--- Given data Enclosed Below ---

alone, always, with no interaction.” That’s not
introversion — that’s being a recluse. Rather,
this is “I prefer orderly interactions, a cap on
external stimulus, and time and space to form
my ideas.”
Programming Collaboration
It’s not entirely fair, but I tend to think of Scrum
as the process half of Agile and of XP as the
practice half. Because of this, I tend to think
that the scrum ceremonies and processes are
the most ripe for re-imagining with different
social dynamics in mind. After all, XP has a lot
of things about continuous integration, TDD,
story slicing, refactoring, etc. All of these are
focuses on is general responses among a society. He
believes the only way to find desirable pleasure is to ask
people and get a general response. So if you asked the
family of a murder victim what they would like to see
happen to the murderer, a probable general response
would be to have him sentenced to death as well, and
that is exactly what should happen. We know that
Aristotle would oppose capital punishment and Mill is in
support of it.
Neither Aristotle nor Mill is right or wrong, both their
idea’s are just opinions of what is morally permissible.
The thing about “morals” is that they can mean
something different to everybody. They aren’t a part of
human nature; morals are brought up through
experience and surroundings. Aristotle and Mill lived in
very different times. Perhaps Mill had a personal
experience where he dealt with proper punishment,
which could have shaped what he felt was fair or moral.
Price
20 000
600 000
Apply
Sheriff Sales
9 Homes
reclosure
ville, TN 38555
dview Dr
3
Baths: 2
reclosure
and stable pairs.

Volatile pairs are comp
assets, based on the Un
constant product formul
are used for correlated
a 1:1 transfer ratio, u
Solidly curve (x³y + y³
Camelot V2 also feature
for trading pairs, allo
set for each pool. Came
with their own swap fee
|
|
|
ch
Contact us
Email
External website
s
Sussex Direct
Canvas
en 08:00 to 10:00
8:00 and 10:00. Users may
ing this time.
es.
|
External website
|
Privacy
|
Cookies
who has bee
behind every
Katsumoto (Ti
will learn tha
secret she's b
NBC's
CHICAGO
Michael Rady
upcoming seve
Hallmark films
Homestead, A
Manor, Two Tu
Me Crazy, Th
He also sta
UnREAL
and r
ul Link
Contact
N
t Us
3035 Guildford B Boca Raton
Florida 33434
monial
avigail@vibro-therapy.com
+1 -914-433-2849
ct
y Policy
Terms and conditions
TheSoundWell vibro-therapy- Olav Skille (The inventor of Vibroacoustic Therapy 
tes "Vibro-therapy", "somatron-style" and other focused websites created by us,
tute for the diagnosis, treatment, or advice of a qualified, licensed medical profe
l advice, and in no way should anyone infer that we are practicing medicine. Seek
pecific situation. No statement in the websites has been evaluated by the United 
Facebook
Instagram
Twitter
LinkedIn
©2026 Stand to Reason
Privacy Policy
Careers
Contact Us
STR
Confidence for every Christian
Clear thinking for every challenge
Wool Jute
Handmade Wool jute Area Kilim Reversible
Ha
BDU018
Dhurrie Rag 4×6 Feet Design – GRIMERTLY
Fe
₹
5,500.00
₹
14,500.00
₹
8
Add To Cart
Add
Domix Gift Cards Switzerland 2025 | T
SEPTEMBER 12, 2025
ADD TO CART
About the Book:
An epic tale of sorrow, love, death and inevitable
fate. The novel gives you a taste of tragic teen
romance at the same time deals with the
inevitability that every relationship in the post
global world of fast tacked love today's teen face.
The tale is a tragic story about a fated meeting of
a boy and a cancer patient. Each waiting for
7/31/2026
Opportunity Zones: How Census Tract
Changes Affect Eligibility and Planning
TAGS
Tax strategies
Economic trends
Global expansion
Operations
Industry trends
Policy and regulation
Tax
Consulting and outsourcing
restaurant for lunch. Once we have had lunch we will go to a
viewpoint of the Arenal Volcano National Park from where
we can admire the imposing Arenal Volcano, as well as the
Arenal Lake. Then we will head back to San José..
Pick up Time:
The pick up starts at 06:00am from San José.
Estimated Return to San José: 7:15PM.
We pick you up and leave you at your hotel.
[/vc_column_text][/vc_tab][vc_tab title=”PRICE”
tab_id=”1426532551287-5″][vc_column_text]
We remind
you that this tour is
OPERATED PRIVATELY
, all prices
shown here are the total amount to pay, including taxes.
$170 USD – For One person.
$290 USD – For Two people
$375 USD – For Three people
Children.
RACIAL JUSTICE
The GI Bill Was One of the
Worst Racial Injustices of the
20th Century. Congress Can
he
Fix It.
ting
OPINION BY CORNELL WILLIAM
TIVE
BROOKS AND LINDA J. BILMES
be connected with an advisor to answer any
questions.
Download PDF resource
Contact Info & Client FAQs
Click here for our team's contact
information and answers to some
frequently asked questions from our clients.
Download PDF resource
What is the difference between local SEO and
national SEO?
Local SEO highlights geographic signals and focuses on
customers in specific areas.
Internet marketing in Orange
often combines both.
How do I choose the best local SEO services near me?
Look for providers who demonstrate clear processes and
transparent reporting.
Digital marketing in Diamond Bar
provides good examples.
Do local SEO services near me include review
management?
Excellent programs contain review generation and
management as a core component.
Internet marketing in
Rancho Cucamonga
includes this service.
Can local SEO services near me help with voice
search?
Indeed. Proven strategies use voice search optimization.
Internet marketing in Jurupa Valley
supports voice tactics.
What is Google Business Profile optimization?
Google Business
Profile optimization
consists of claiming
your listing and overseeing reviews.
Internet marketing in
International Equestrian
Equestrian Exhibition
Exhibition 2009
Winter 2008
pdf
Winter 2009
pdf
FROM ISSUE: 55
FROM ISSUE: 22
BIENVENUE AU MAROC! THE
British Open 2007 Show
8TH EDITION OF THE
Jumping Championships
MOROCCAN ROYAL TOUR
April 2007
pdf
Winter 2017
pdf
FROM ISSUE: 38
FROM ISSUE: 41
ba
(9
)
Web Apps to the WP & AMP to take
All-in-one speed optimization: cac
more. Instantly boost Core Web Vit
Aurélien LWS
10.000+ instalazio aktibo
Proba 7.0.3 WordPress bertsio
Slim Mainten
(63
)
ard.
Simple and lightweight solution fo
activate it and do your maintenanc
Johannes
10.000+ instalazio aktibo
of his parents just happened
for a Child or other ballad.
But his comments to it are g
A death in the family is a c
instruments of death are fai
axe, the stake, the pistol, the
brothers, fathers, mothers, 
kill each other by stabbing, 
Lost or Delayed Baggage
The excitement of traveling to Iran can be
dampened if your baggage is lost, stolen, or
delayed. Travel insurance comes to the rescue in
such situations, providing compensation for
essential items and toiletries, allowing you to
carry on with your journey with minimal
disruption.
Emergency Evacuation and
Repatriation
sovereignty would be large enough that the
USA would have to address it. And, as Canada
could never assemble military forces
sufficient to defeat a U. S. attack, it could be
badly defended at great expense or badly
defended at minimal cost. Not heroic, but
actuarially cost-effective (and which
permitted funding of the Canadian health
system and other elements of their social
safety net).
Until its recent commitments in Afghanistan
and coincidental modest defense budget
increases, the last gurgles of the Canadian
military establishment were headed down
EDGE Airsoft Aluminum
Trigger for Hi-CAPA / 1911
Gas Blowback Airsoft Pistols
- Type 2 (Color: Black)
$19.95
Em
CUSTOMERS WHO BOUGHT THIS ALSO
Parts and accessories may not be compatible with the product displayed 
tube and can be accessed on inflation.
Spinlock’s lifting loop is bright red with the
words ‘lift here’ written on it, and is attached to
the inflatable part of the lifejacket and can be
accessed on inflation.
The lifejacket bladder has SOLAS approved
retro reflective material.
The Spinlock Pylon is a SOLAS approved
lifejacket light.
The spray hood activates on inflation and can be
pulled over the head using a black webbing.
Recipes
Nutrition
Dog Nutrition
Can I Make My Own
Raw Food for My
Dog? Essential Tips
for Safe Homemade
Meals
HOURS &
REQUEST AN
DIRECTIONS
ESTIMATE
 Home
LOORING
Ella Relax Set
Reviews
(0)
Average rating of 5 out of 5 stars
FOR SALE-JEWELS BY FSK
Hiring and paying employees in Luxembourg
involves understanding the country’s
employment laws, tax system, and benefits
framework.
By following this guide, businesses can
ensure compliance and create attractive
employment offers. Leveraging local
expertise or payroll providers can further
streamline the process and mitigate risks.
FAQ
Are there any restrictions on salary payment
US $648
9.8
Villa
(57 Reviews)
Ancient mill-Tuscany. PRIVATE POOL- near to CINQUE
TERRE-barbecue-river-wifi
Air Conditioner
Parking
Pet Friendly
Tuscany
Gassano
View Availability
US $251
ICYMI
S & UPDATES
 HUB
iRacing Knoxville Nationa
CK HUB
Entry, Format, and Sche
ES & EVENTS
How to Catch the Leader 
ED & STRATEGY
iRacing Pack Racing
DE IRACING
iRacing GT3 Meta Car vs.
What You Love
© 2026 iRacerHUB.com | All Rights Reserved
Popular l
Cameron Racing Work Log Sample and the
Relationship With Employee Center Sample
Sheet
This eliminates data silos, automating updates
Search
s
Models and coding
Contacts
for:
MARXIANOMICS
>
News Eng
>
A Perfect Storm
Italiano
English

--- End of Enclosed Given data ---

## Activity
Print the stretch of the entries from the very beginning through the line that contains "would be to", including both of those lines.

## Response box
alone, always, with no interaction.” That’s not
introversion — that’s being a recluse. Rather,
this is “I prefer orderly interactions, a cap on
external stimulus, and time and space to form
my ideas.”
Programming Collaboration
It’s not entirely fair, but I tend to think of Scrum
as the process half of Agile and of XP as the
practice half. Because of this, I tend to think
that the scrum ceremonies and processes are
the most ripe for re-imagining with different
social dynamics in mind. After all, XP has a lot
of things about continuous integration, TDD,
story slicing, refactoring, etc. All of these are
focuses on is general responses among a society. He
believes the only way to find desirable pleasure is to ask
people and get a general response. So if you asked the
family of a murder victim what they would like to see
happen to the murderer, a probable general response
would be to have him sentenced to death as well, and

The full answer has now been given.